■ **What is expected**
In the data below, one line contains "4: (218, 738)" and a later one contains "41: (168, 672)". Print both, with every line between them, exactly and alone.

BEGIN Given entries

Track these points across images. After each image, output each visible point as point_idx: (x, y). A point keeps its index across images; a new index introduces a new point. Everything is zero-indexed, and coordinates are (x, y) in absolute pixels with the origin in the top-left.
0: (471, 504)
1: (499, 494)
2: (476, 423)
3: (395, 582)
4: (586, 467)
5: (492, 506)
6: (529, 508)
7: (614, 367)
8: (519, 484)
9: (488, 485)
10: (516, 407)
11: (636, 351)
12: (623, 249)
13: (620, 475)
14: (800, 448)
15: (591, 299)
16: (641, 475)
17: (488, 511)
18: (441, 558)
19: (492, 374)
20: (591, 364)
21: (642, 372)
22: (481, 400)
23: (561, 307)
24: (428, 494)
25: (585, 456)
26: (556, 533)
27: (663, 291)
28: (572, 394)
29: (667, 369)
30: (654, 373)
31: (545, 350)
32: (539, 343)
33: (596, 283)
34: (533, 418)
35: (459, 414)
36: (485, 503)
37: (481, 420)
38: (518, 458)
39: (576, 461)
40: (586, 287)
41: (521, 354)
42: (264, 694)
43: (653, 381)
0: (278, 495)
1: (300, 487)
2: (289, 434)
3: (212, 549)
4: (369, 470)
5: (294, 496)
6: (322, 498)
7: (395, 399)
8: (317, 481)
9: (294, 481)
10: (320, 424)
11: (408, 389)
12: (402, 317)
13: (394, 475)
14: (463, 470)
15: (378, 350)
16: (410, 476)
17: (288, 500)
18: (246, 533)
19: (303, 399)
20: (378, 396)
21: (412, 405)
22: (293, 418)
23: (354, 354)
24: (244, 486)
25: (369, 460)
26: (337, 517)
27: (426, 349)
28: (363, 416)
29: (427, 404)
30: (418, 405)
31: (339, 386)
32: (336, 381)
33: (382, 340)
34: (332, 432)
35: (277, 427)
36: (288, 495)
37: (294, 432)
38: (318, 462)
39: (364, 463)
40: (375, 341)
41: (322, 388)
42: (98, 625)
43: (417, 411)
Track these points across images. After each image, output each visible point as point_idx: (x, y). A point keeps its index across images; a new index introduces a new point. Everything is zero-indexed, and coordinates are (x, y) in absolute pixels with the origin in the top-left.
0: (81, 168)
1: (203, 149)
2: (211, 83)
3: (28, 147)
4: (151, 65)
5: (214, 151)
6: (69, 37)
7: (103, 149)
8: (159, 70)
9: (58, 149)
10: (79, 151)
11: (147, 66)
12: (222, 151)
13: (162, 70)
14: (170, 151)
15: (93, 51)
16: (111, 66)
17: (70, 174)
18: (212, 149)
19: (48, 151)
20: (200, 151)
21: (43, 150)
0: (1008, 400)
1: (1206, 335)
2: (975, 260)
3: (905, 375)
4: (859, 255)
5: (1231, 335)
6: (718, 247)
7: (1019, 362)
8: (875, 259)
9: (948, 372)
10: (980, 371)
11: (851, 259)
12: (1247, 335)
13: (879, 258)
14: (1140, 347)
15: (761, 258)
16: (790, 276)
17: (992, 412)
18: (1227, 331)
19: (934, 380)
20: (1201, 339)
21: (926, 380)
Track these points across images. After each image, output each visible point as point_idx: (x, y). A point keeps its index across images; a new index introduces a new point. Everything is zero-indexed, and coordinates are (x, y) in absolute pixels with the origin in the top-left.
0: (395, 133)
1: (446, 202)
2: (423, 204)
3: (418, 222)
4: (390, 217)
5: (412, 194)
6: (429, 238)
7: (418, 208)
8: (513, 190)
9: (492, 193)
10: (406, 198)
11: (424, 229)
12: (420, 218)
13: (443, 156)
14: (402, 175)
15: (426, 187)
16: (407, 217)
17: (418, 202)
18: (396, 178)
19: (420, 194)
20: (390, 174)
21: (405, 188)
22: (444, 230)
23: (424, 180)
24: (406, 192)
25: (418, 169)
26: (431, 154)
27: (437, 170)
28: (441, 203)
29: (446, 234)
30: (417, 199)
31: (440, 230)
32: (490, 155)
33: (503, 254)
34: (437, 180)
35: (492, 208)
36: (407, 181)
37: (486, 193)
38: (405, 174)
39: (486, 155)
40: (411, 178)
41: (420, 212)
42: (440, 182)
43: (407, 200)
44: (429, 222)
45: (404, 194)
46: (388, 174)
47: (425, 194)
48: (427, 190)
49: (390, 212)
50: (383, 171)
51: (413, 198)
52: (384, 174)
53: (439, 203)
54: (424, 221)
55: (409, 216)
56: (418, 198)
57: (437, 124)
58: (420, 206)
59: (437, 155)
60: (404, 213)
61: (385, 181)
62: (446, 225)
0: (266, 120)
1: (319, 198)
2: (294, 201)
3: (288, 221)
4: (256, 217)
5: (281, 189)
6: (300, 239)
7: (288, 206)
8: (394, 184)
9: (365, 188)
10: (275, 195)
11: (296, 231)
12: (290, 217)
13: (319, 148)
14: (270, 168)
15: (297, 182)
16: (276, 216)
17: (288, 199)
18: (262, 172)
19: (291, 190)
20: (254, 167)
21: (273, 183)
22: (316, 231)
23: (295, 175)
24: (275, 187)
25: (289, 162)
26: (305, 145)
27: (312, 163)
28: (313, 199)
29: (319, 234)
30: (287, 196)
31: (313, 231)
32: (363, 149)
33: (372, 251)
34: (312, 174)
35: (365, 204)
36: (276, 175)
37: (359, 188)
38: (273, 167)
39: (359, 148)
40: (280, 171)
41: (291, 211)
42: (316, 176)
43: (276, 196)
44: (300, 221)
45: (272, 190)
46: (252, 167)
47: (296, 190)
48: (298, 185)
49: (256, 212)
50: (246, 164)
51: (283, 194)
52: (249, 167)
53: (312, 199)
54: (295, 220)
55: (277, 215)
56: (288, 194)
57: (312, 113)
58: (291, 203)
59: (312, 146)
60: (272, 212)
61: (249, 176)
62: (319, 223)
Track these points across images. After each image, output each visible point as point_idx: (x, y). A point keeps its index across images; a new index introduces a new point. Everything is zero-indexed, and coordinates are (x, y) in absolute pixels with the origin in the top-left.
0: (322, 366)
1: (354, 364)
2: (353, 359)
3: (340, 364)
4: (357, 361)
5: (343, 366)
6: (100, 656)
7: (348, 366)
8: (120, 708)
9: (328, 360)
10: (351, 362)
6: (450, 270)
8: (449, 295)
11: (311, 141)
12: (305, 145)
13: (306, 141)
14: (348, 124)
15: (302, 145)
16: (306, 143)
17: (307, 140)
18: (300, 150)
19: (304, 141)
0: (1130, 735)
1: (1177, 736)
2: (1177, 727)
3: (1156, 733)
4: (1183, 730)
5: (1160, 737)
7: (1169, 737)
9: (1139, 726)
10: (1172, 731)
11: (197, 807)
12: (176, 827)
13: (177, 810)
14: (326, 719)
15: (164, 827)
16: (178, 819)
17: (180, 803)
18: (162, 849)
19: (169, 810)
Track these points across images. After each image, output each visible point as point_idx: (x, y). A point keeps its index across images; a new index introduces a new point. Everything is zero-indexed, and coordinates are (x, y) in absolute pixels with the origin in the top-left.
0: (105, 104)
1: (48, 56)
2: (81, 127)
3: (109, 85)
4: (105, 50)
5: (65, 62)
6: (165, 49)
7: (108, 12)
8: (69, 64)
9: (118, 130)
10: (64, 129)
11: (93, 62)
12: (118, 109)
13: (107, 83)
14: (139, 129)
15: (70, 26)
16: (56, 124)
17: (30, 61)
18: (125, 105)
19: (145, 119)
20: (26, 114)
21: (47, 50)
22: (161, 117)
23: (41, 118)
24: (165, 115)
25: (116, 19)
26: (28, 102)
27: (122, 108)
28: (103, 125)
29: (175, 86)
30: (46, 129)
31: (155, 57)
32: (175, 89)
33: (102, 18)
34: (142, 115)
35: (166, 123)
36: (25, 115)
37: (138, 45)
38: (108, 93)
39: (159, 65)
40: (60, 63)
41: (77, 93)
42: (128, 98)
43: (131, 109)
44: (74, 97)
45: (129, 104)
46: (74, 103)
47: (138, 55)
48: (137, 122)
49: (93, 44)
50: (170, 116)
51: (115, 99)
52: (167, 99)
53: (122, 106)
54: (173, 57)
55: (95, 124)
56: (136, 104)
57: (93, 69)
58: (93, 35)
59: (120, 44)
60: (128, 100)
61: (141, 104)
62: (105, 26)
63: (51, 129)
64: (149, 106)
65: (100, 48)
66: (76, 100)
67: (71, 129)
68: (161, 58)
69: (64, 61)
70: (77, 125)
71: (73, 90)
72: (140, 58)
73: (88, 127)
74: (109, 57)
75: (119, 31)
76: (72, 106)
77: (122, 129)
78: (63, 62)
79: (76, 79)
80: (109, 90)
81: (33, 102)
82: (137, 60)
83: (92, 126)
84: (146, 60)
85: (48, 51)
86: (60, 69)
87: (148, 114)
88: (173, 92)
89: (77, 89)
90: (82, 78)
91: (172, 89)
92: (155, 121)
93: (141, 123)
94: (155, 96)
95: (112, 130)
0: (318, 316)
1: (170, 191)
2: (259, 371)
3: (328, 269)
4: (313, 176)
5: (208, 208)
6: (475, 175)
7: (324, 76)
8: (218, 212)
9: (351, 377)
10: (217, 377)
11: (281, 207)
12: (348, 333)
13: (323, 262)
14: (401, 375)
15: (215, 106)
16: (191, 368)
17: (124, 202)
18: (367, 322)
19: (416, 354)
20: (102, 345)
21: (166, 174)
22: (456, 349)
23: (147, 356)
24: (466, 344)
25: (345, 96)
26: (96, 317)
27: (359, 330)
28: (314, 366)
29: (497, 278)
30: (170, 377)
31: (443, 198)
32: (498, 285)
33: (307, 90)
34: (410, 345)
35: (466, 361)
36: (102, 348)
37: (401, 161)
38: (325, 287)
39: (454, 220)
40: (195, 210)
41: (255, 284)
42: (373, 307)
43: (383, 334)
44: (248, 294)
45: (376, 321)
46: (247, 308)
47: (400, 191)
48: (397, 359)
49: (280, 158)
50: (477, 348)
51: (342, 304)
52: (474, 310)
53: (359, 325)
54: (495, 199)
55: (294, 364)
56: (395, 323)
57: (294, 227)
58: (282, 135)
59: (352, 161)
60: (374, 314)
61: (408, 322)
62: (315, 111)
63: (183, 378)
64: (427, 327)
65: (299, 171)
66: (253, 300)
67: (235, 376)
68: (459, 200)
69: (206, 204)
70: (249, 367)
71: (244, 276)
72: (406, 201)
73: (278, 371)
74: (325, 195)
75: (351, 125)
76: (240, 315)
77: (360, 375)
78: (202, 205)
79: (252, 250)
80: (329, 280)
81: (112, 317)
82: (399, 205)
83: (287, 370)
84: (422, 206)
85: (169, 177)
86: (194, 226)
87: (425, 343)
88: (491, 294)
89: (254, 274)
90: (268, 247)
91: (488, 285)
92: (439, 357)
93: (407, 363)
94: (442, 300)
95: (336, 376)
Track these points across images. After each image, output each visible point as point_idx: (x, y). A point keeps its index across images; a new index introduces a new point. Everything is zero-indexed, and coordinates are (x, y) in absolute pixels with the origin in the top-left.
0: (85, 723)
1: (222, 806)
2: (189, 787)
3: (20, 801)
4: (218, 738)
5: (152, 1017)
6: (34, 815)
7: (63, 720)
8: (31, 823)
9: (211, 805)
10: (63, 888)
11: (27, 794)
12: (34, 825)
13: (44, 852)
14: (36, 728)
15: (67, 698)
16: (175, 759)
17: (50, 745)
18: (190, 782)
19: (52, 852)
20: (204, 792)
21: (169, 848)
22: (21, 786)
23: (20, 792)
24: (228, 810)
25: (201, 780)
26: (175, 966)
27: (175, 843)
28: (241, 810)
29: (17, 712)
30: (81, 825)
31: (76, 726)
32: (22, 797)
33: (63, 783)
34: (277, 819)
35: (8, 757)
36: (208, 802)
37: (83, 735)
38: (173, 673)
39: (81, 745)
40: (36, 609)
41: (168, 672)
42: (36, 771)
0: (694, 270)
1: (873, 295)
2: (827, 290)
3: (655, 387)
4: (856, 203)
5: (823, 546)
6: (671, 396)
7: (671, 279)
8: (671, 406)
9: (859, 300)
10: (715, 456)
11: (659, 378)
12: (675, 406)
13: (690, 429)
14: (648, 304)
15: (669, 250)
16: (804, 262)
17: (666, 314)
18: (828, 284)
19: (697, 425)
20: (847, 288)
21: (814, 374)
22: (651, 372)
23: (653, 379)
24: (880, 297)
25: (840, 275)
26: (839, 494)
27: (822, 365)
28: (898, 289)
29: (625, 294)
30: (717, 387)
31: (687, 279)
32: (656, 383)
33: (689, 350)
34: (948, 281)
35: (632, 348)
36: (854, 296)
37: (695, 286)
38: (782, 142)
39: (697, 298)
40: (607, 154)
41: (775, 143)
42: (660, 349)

END Given entries

■ **Task answer**
4: (218, 738)
5: (152, 1017)
6: (34, 815)
7: (63, 720)
8: (31, 823)
9: (211, 805)
10: (63, 888)
11: (27, 794)
12: (34, 825)
13: (44, 852)
14: (36, 728)
15: (67, 698)
16: (175, 759)
17: (50, 745)
18: (190, 782)
19: (52, 852)
20: (204, 792)
21: (169, 848)
22: (21, 786)
23: (20, 792)
24: (228, 810)
25: (201, 780)
26: (175, 966)
27: (175, 843)
28: (241, 810)
29: (17, 712)
30: (81, 825)
31: (76, 726)
32: (22, 797)
33: (63, 783)
34: (277, 819)
35: (8, 757)
36: (208, 802)
37: (83, 735)
38: (173, 673)
39: (81, 745)
40: (36, 609)
41: (168, 672)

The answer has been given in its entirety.